I can't remember at which point the belt becomes the tightest, fully up or fully lower, but find that out. It should mean the motor is pivoted up closest to the rear of the table. Adjust the motor mount on the sliding rods so the belt is not "super" tight, just tight. Then lower the blade and see if it gets sloppy at the full lower position, if so..... You have the wrong size belt. If I remember it takes either a 4L42 or 4L43 belt. My saw was a 1960's version. 
Theoretically you want the belt the tightest at fully up because that's when you need the maximum power from the motor.


----------



## bwoodworker (Feb 8, 2013)

Hi,

I appreciate your response and suggestions. I'm still playing with this saw and will check the belt size again, re-read the instructions and try a few more times.

Thanks for the advice.


----------



## littlegti84 (Jan 18, 2014)

I pm'd you. I have the same saw. When I have time I will post the fix but if you want call me in mean time I can tell you the fix. Very simple


----------



## SeniorSitizen (May 2, 2012)

There is end play ( thrust ) in the shaft because the nut on the sheave end was never adjusted correctly. Remove the set screw, adjust the nut and put the set screw back ( I prefer a new screw ) with a drop of thread locker on the threads. 

The bearings are sealed and are a push fit with an internal sleeve spacer that resides between the inner races of the two bearings. When the nut is tightened the sleeve is retained between the inner bearing races with "0" movement and the only axial thrust will be what is built into the bearings. You'll find the arbor and pulley are designed to contact the two bearing inner races.

Just get the diamond off and install a 8" x 5/8" blade using a nylon bushing. There is no washer on the inside. The arbor is built to match the external washer ridge. 

To install the blade with a bushing, reverse the external washer and push the blade and bushing onto the shaft as an assembly. Remove the washer and turn it back around as designed for operation.


----------



## Dandan111 (Oct 29, 2013)

bwoodworker said:


> I've got one of those old (Sears) contractor saw with the motor hanging out the back and can't seem to get the pivot set properly. The belt is either too tight or too loose. Does anyone have any suggestions or tips?
> 
> I'd sure like to hear from someone who has the same saw - model number 113.299142 (saw only number). I wonder what my chances of that happening are.

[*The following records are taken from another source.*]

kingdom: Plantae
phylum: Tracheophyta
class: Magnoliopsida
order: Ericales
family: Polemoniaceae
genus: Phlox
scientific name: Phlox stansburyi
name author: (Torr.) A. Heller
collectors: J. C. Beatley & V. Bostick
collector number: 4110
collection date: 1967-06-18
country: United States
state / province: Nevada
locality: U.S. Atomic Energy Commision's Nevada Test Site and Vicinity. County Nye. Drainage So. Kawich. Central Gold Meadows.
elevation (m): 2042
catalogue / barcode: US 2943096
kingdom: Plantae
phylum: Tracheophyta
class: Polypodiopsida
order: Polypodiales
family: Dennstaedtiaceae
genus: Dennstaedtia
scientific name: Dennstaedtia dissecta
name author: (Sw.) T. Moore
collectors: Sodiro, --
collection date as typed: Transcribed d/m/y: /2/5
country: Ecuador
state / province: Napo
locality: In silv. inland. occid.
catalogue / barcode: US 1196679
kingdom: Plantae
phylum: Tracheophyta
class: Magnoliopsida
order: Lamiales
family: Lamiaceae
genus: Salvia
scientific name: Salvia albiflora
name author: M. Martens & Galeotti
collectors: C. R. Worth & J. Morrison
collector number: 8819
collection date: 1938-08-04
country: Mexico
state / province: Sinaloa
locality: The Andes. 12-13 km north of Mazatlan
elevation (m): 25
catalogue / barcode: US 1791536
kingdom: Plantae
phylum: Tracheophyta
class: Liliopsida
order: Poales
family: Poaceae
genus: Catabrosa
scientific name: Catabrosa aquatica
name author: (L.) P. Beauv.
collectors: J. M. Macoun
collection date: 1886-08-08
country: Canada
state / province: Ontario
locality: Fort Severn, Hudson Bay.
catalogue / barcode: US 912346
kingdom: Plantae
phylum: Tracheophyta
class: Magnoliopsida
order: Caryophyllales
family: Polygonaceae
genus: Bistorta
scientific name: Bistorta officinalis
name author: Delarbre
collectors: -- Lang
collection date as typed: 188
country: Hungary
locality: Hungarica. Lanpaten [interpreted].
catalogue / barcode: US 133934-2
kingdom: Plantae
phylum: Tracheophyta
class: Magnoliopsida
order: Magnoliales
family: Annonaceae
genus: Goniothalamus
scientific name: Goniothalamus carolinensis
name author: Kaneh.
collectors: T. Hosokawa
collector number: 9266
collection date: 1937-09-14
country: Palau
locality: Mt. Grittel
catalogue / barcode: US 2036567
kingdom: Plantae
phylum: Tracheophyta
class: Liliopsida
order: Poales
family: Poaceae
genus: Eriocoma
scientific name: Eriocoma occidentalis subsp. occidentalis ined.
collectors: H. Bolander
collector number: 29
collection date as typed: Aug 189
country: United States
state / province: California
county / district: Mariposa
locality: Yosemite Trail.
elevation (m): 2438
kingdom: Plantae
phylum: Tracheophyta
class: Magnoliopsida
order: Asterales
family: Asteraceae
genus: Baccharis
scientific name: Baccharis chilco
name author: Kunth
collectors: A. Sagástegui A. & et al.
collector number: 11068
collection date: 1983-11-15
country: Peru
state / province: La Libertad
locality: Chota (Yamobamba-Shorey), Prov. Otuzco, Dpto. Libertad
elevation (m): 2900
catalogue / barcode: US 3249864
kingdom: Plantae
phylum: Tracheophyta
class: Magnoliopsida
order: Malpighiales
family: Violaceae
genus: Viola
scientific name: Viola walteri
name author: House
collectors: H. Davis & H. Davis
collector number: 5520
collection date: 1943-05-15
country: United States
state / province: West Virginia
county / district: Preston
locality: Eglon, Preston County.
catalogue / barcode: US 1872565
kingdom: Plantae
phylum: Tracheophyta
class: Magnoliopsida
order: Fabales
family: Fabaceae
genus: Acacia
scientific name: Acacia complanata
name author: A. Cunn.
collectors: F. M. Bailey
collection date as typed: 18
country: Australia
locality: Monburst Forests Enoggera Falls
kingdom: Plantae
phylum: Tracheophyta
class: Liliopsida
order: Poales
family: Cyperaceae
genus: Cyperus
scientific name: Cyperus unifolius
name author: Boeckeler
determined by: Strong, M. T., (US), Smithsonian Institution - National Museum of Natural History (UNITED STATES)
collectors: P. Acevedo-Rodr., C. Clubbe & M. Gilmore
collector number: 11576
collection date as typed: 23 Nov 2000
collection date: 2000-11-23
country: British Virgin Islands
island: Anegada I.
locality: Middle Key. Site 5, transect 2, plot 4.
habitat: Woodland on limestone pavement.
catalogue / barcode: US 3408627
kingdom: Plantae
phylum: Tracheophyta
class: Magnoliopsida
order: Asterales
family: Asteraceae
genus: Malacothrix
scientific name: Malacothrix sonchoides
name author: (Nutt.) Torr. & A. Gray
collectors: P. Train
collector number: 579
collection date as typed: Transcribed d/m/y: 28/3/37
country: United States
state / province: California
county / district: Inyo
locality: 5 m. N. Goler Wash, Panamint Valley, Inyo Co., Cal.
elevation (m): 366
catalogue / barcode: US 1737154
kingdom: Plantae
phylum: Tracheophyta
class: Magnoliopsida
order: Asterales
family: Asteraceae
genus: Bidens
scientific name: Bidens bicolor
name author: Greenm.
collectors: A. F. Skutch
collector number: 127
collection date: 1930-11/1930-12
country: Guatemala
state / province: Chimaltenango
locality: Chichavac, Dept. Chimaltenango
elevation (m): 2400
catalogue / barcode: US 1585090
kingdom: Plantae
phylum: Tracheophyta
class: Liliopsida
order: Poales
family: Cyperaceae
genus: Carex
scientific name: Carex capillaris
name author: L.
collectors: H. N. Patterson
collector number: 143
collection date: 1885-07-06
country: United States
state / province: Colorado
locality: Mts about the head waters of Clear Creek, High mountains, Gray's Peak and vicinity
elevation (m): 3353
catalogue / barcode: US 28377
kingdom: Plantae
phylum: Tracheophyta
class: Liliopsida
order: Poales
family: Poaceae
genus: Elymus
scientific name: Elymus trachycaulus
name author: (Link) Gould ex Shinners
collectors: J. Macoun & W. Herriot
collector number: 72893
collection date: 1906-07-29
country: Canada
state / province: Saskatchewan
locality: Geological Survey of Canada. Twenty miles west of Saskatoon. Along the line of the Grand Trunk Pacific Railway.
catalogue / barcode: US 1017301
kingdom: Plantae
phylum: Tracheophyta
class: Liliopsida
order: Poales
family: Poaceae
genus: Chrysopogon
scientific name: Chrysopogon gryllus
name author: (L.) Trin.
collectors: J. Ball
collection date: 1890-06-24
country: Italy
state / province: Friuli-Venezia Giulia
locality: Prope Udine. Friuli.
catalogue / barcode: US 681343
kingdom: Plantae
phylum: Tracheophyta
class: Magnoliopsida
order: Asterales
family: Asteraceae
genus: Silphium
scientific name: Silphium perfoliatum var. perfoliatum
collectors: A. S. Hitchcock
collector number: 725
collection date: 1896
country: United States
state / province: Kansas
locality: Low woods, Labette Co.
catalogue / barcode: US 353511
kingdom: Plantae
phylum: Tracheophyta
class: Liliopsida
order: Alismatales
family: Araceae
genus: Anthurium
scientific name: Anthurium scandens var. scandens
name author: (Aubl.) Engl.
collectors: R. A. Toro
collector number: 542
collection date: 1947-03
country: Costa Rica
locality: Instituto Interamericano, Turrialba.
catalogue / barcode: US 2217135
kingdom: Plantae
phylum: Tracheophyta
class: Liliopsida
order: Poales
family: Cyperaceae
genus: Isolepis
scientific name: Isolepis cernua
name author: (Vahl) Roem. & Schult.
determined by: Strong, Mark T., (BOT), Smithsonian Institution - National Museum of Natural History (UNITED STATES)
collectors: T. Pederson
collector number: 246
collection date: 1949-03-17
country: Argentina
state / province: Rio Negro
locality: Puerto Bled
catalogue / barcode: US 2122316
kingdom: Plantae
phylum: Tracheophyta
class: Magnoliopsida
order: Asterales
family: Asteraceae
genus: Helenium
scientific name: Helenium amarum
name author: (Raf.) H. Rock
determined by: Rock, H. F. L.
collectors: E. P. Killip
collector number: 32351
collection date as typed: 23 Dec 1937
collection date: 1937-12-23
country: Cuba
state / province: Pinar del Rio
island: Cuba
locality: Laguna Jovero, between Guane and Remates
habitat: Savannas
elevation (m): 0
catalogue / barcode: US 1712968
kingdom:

I had that problem with my powrkraft. Best I could do was to leave some slop in my mounting bracket,seems to work well for me. It will be tighter and looser as the blade goes up and down. A link belt may help even more but I'm cheap.


----------



## littlegti84 (Jan 18, 2014)

If I understood the original question correctly, the whole arm moves... If this is correct, the large screw on each side at the pivot are tapered on the end. The nut at the outside of it is a jam nut. If you loosen the jam nut slightly then hold is as you slowly adjust the set screw to take out the play, just do not make it tight. It will make raising and lowering the blade difficult and wear the arm. If you can loosen one side enough to get a little grease into each side, that would be ideal as this saw is over 60 years old an this point. 

Once you have the play adjusted out, hold the screw while tightening the jam nut. Double check your play and free movement of the arm at this point as it will tend to get tighter, Readjust as necessary.

You should be all set at this point.


----------



## bwoodworker (Feb 8, 2013)

I appreciate your help, littlegti84, and thank you very much for your response. I should have done an update a while ago when I gave up on this saw, gave it away, and purchased a new one. I simply didn't have the patience to continue playing with it any longer.


----------